EXERCISE OBJECTIVE >> In the Hansard excerpt, where does Mr Hayes say he was that day?

John Hayes Portrait Mr Hayes
- Hansard - - - Excerpts

I never have targets; I only have ambitions—it would be vulgar to describe them as targets. The hon. Gentleman is right that, at the next stage of implementation, we need to tie our skills strategy more closely to growth, so next I want to identify those parts of the economy with the biggest growth potential and where skills gaps might inhibit that potential growth. Over the coming weeks and months, I hope to look specifically at the inhibitors to growth in those areas where we can create maximum opportunities for employment, including employment for young people. He is right that, in developing the strategy that I laid out last November, we certainly need to be mindful of growth and, in particular, of sectors and subsectors where there are real skills gaps that are impacting on productivity and competitiveness. For example, I was at Ravensbourne academy today, talking about the creative industries, which have real capacity for growth but also unmet demand, and we need to address that issue of skills. Advanced manufacturing is another such example. We need to look at such challenges, and he is right to raise the issue.

RECORDS SUPPLIED >>
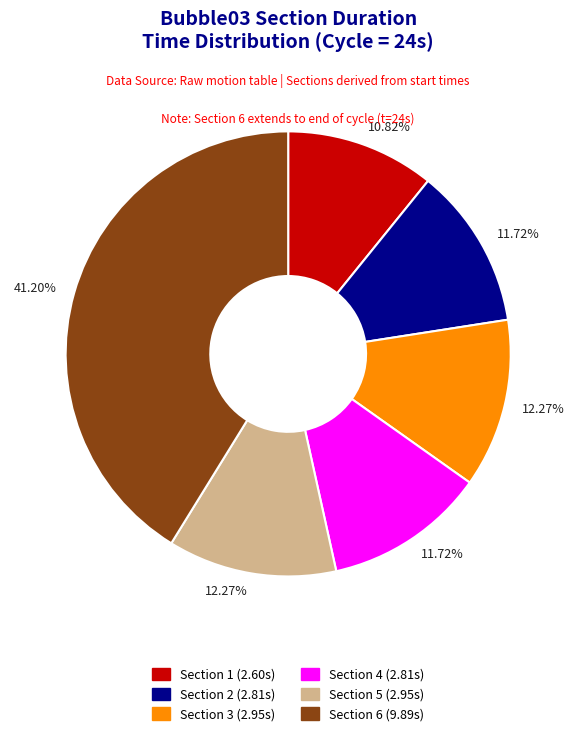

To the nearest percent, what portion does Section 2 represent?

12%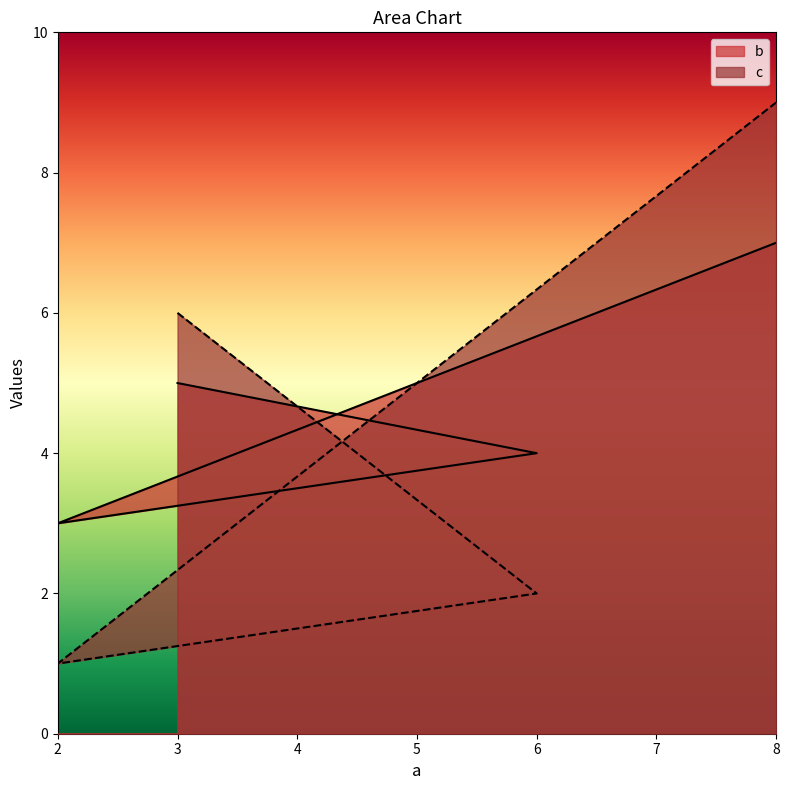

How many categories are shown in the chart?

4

==

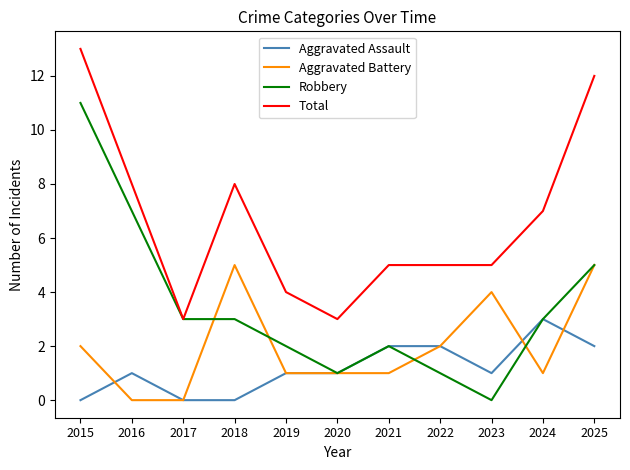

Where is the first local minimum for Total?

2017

ANSWER FOR THE TASK >> Ravensbourne academy